Diterapkannya kebijakan baru ini bukan hanya menjadi pekerjaan
tambahan bagi PKP, melainkan juga bagi petugas pajak berupa pelayanan pemberian
kode aktivasi dan password, pelayanan pemberian nomor seri faktur pajak
dan pengawasan nomor seri faktur pajak yang diberikan, nomor seri yang
dilaporkan dan nomor seri yang tidak digunakan.
Kebijakan baru ini diharapkan penerimaan kas negara yang didapat
dari faktur pajak akan terserap secara maksimal, dan setiap kebijakan baru
tentunya bertujuan untuk lebih baik dalam hal pelaksanaan kedepanya, hanya saja
jika tidak diiringi dengan sosialisasi yang matang, tentu dampak yang terjadi
tidak sesuai dengan yang diharapkan, disini peran Pelayanan Pajak sangat
dibutuhkan terutama bagi para Account Representative. Bukan hanya pelayanan
pajak saja yang perlu ditingkatkan melainkan juga sistem yang digunakan juga
perlu ditingkatkan. Pemantauan nomor seri faktur pajak dilakukan oleh Kantor
Pajak Pusat, sehingga sistem yang baik sangat penting dalam memantau nomor seri
faktur pajak
e.
Analisa Kelebihan dan
Kekurangan PER-24/PJ/2012
Setiap kebijakan tentu memiliki kelebihan dan kekurangan dalam
penerapanya, berdasarkan analisa yang ada dapat diambil dari kebijakan baru ini
di antaranya:
Kelebihan
Kebijkan baru faktur pajak PPN:
2)
PKP akan lebih transparan dalam
penerbitan nomor seri faktur pajak, di mana dalam pelaksanaanya penggunaan
nomor seri faktur pajak akan terus dipantau oleh Direktorat Jenderal Pajak
3)
Peyalahgunaan faktur pajak fiktif bisa
di minimalkan, dengan penerapan nomor seri faktur pajak, PKP tidak akan
mempunyai celah dalam penyalahgunaan faktur pajak fiktif.
4)
Penerimaan pajak dari faktur pajak bisa
terlaksana secara maksimal, dengan meyempitnya penyalahgunaan faktur pajak,
maka penerimaan kas negara yang didapat dari faktur pajak menjadi lebih
maksimal
5)
Memberikan kenyamanan dalam
pelaksanaan penerbitan faktur pajak, dengan kebijakan baru ini diharapkan
memberikan kenyaman bagi PKP yang melakukan pembayaran faktur pajak.
6)
Meningkatkan pengawasan
dalam pelaksanaan faktur pajak, Kebijakan PER-24/PJ/2012 meningkatkan
pengawasan dalam pelaksanaan pembayaran faktur pajak.
7)
Menertibkan pelaksanaan
faktur pajak, dengan kebijakan yang baru ini pelaksanaan faktur pajak menjadi
lebih tertib, dimana PKP akan menggunakan nomor seri faktur pajak sesuai dengan
ketentuan yang telah diberikan oleh Direktorat Jenderal Pajak.
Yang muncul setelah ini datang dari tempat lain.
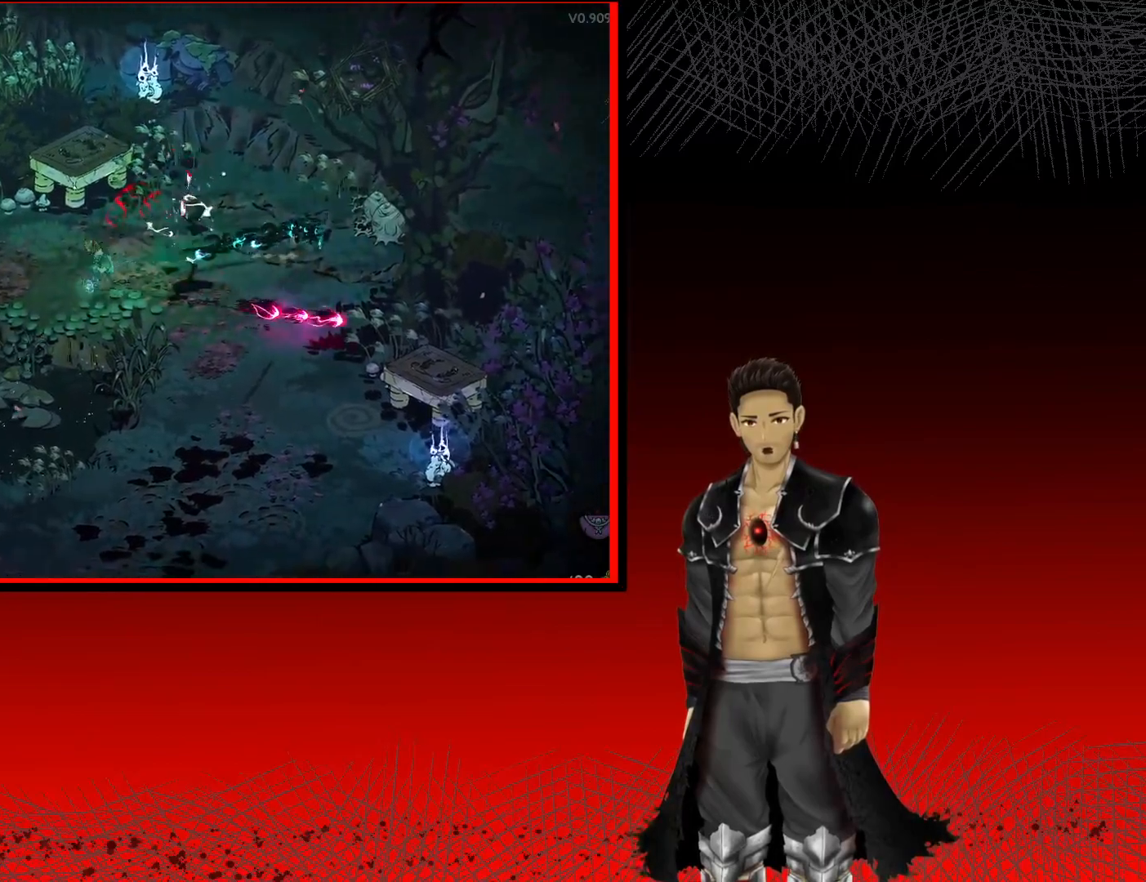
{"buttons": ["A"], "left_stick": "left", "right_stick": "center", "events": [[67, "X", "down"], [217, "X", "up"], [483, "A", "down"]]}
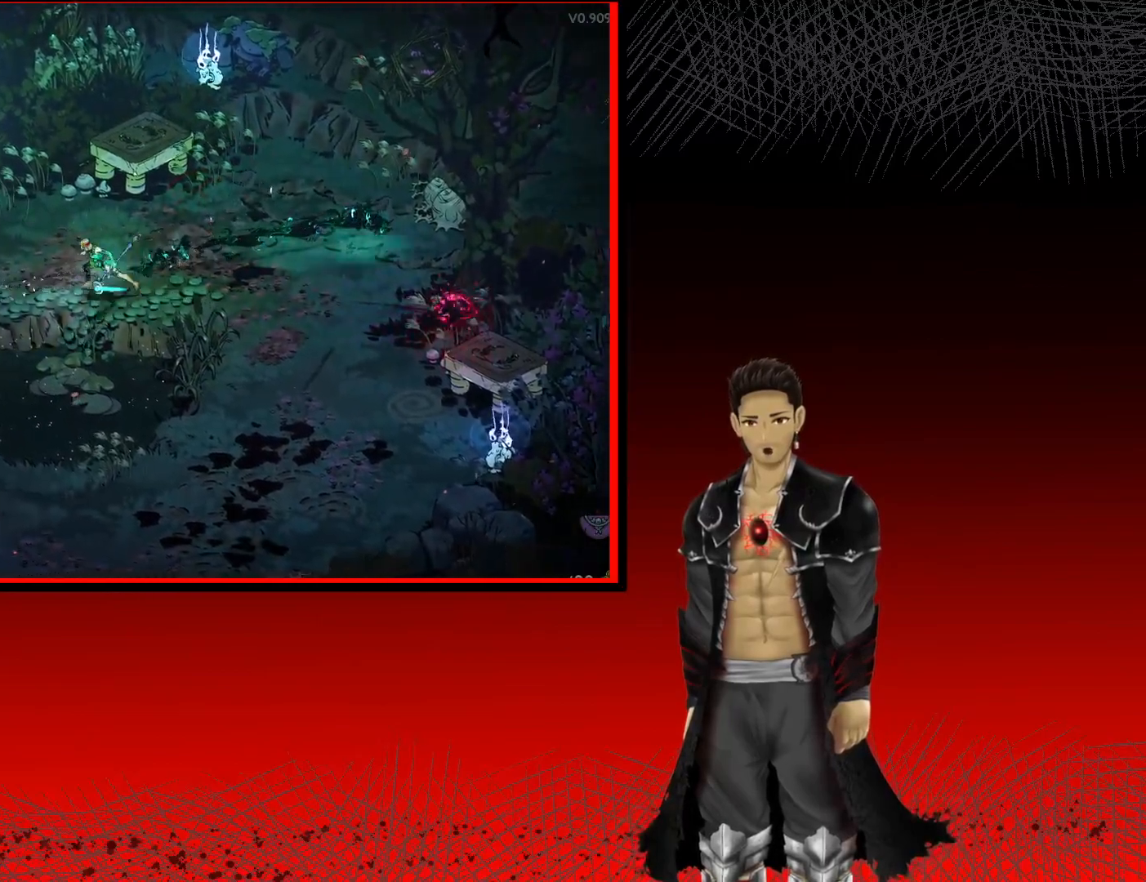
{"buttons": ["X"], "left_stick": "down-left", "right_stick": "center", "events": [[183, "A", "up"], [300, "left_stick", "down-left"], [400, "X", "down"]]}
Kekurangan Kebijakan baru faktur pajak PPN:
1)
Program e-SPT belum bisa
mengakomodir perubahan kebijakan yang baru, terutama mengenai faktur pajak
pengganti
2)
Waktu yang kurang efisien di
mana PKP harus meluangkan waktu lebih banyak untuk bolak balik, termasuk
legalisasi dari pejebat yang berwenang dalam membubuhkan tanda tangan ke faktur
pajak
3)
Kebijakan ini juga akan
menambah pekerjaaan lain di KPP berupa pelayanan pemberian kode aktivasi dan password,
pelayanan pemberian nomor seri faktur pajak, dan pengawasan atas nomor seri
faktur pajak yang diberikan
4)
Penomoran seri faktur pajak
pada perusahaan manufaktur akan menjadi sangat sulit, di mana dalam perusahaan
manufaktur faktur pajak yang digunakan menjadi lebih banyak.
5)
PKP diharuskan untuk melek
teknologi, karena pengiriman kode aktivasi dan password yang diterima
dikirim melalui e-mail.
6)
Jika terjadi kelebihan
ataupun kekurangan nomor seri faktur pajak dalam pelaksanaan akan menjadi
sulit, dimana PKP harus selalu memantau penggunaan faktur pajak agar
penggunaanya sesuai dengan pelaksanaan awal. Jika terjadi kelebihan dalam
penggunaan nomor faktur pajak harus dikembalikan kepada Kantor Pelayanan Pajak
terkait, dan jika terjadi kekurangan maka PKP harus meminta tambahan nomor seri
faktur pajak kepada Kantor Pelayanan Pajak terkait.
7)
Dengan penerapan kebijakan
baru ini faktur pajak yang digunakan oleh PKP di pantau oleh pusat, dan
tentunya dalam pelaksanaan membutuhkan sistem dan Teknologi yang lebih canggih,
dan tentunya perlu biaya yang tidak sedikit dalam penggunaan Teknologi yang
canggih ini
f.
Upaya
Perbaikan Pada Undang-undang Pajak
Sebagaimana
kita ketahui pada tanggal 15 Oktober 2009 telah terbit Undang-undang Nomor 42
Tahun 2009 yang merupakan perubahan ketiga atas Undang-undang Nomor 8 Tahun
1983 tentang PPN dan PPnBM. Beberapa perubahan yang dilakukan oleh
Undang-undang PPN yang baru ini coba saya uraikan di paragraf-paragraf di bawah
ini.
1)
Penyerahan Barang Kena Pajak
Dalam Pasal 1A ayat (1) dimuat
tambahan yang termasuk dalam pengertian penyerahan Barang Kena Pajak yaitu : penyerahan
Barang Kena Pajak oleh Pengusaha Kena Pajak dalam rangka perjanjian pembiayaan
yang dilakukan berdasarkan prinsip syariah, yang penyerahannya dianggap
langsung dari Pengusaha Kena Pajak kepada fihak yang membutuhkan Barang Kena
Pajak.
2)
Objek PPN Pasal 16D
Terdapat perubahan materi di Pasal
16D UU PPN. Di UU PPN yang lama dinyatakan bahwa Pajak Pertambahan Nilai
dikenakan atas penyerahan aktiva oleh Pengusaha Kena Pajak yang menurut tujuan
semula aktiva tersebut tidak untuk diperjualbelikan, sepanjang Pajak
Pertambahan Nilai yang dibayar pada saat perolehannya dapat dikreditkan.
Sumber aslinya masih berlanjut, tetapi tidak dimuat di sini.